Het begin van hun samenwerking was journalistiek. Charles Boissevain benoemde hen samen tot correspondent van het Handelsblad in Parijs. Margo nam ontslag als lerares; ze trouwden 21 mei 1902 in Valkenburg, waar haar moeder zich voorlopig had gevestigd en ze trokken samen naar Parijs. Vooral Carel genoot van het nieuwe; hij had nog weinig gereisd en werd overrompeld door de mooie stad en haar historie. Ze gingen op in hun jong geluk en kwamen weinig in contact met franse kunstenaars of intellectuelen. Ze hadden enkele Hollandse vrienden, o.a. den lateren professor van Loghem, die toen als jong dokter aan het instituut Pasteur werkte. Hoezeer ze die eerste jaren hebben genoten, blijkt wel uit het feit, dat ze hun hele leven geen afstand hebben kunnen doen van enkele sobere meubels uit dat stralende begin, o.a. hun schrijftafels, waaraan ze tot het eind hun literaire werk hebben geschapen.
Hun correspondentschap voor het Handelsblad viel hun weldra zwaar. Ze moesten tentoonstellingen, concerten en toneel bespreken; ze moesten over politiek schrijven, kamerzittingen, ‘faits divers.’ In het begin boeide het werk hen, maar het eiste grote inspanning en ze waren allebei nogal eens ziek. Bovendien hadden ze geen van beide de flair en de hartstocht voor nieuws van den echten journalist; wat wel hieruit bleek, dat ze in hun eerste jaar toen het volle zomer was, in jeugdige onbezonnenheid, een reisje naar Barbizon gingen maken, zelfs zonder adres achter te laten. Toen ze in Parijs terug kwamen, wachtte hun een stapel telegrammen. Zola was tijdens hun vacantie gestorven; ze hadden er geen letter over geschreven.
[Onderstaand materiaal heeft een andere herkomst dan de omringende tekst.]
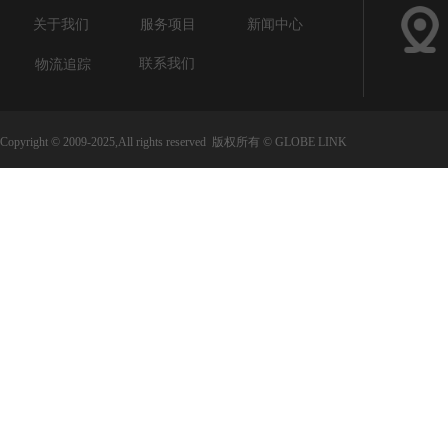
关于我们
服务项目
新闻中心
联系我们
物流追踪
Copyright © 2009-2025,All rights reserved 版权所有 © GLOBE LINK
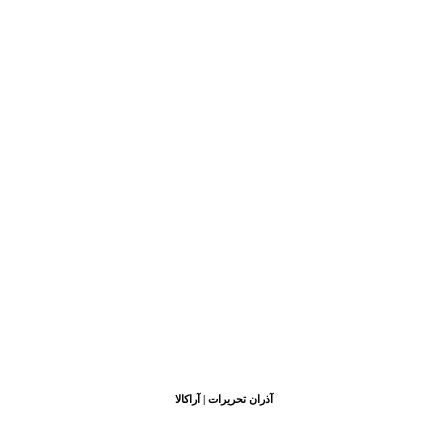
آذران تحریرات | آراکالا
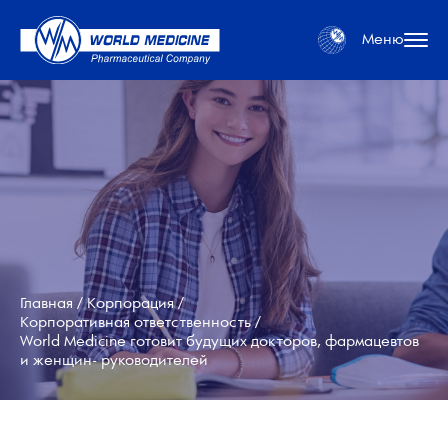
Меню
Главная
Корпорация
Корпоративная ответственность
World Medicine готовит будущих докторов, фармацевтов
и женщин- руководителей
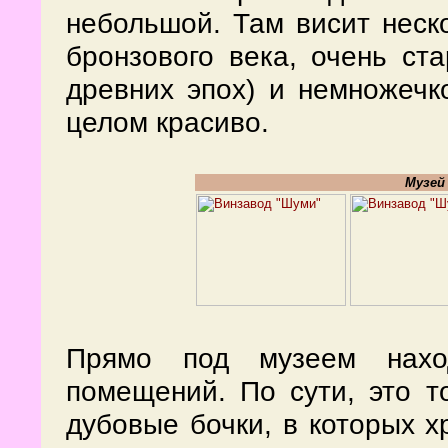
небольшой. Там висит неск
бронзового века, очень с
древних эпох) и немножечк
целом красиво.
Музей
Прямо под музеем наход
помещений. По сути, это т
дубовые бочки, в которых х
Dit is maar één voorbeeld uit vele. Tenslotte moest het wel spaak lopen: ze kregen hun ontslag.
Ondertussen was Margo bezig met het schrijven van ‘Sprotje,’ dat meesterwerk van deernisvolle mensenliefde, met haar oude voorliefde
| |
| |
voor wat verworpen en weerloos is, maar nu doorstuwd van grotere warmte, alsof het eigen geluk haar hart zachter had gemaakt.
Dit boekje is innig hollands van sfeer. Had Margo zonder het te weten in Parijs heimweh naar het eigen land? Beaamde haar hart onbewust de tekenende woorden van ‘Het vrouwtje van Sidney’ (uit den bundel ‘Van Scheiding en Dood’): ‘Nooit, nooit, nooit moest je voorgoed uit je land gaan, je hoort bij den grond, je hoort bij de lucht, bij de huizen, de boomen, de bosschen, bij alles wat je jeugd heeft omringd.’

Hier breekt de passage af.